O filme foi uma conquista. E uma perda. Um olhar livre, logo condenado à nascença, sobre a vida em Lourenço Marques, nos sete dias da semana, organizado como o Cléo de 5 à 7 de Varda. Um filme que não desafiava a censura, fazia como se ela não existisse. Um filme raro no panorama de outros filmes apoiados pelo Fundo do Cinema Nacional e formatado pela vontade da propaganda. E no entanto, também ele foi subsidiado. Mesmo antes da rodagem, já havia alertas da PIDE. Catembe teve depois 103 cortes da censura tornando-se o filme mais censurado de sempre, com menção no Guiness. Os 87 minutos do original foram cortados para 48 minutos pela Agência Geral do Ultramar. Faria de Almeida remontou o filme, para lhe dar sentido com o que lhe restava. Mesmo assim, a Inspecção-Geral dos Espectáculos proibiu o filme. Faria de Almeida desistiu. Não queria fazer mais cortes.
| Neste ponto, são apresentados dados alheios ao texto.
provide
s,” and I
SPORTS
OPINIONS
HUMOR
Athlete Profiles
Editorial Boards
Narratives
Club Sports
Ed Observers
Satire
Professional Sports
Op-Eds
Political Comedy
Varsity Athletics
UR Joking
A censura deixou-lhe marcas. "Na altura sim. Senti-me atacado na minha criatividade. Fiquei sem saber o que fazer." Decidiu: "Não faço mais filmes de fundo. Vou dedicar-me ao documentário." Virou a página. Mais tarde, ganhou prémios como documentarista. Foi presidente da Tobis e do Instituto Português de Cinema. Na RTP, foi responsável de produção-realização e de formação.
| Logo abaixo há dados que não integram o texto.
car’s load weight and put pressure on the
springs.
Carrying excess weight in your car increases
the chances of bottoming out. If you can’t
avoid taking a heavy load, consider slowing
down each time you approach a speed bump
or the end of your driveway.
Em nenhum momento pensou em não pôr no filme o seu olhar poético e a visão realista que tinha das colónias. O seu cosmopolitismo abre-lhe horizontes. Dá à obra esse "olhar de subtileza crítica", nas palavras do investigador José de Matos-Cruz, e traz-lhe novidades sobre o que era Moçambique nos anos 60.
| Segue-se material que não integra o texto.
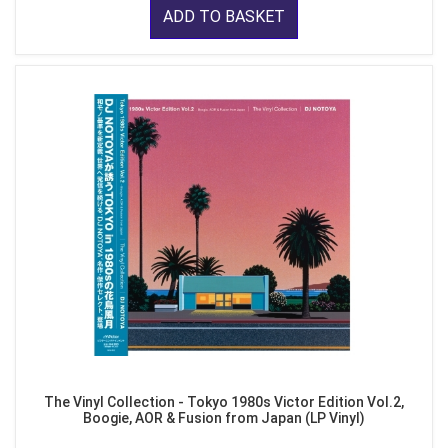
ADD TO BASKET
The Vinyl Collection - Tokyo 1980s Victor Edition Vol.2,
Boogie, AOR & Fusion from Japan (LP Vinyl)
Depois de concluir o curso em Londres, de vencer o 1º prémio do Festival Cinestud de Amesterdão com a curta Streets of Early Sorrow e de estagiar na cinemateca francesa, Faria de Almeida estava cheio daquela ideia do cinema directo, muito montado, sincopado, que vira em Londres. Era admirado de Varda, Chris Marker, Resnais.

"Quando decide fazer um filme, Faria de Almeida está muito mais próximo daquilo que se passa no mundo e num regime mental muito mais aberto do que alguns realizadores a filmar em Portugal que conheciam os limites e sabiam até onde podiam ir", diz Maria do Carmo Piçarra, investigadora.

Catembe não sabia ser outra coisas que não ela própria: a outra margem de Lourenço Marques, vila de pescadores de andrajos e olhar intenso, cuja imensa pobreza contrasta com o bem-estar dos colonos em Lourenço Marques, ou a personagem imaginada por Faria de Almeida, com o mesmo nome. "Fiz Catembe por gostar muito de mostrar o que achava que não estava bem."

O filme estava pronto em 1965 mas nunca teve estreia. Foi visto depois do 25 de Abril na Cinemateca e numa sessão no Nimas. Em Setembro, vai ser exibido no Department of Arts, do Goldsmiths College, na Universidade de Londres.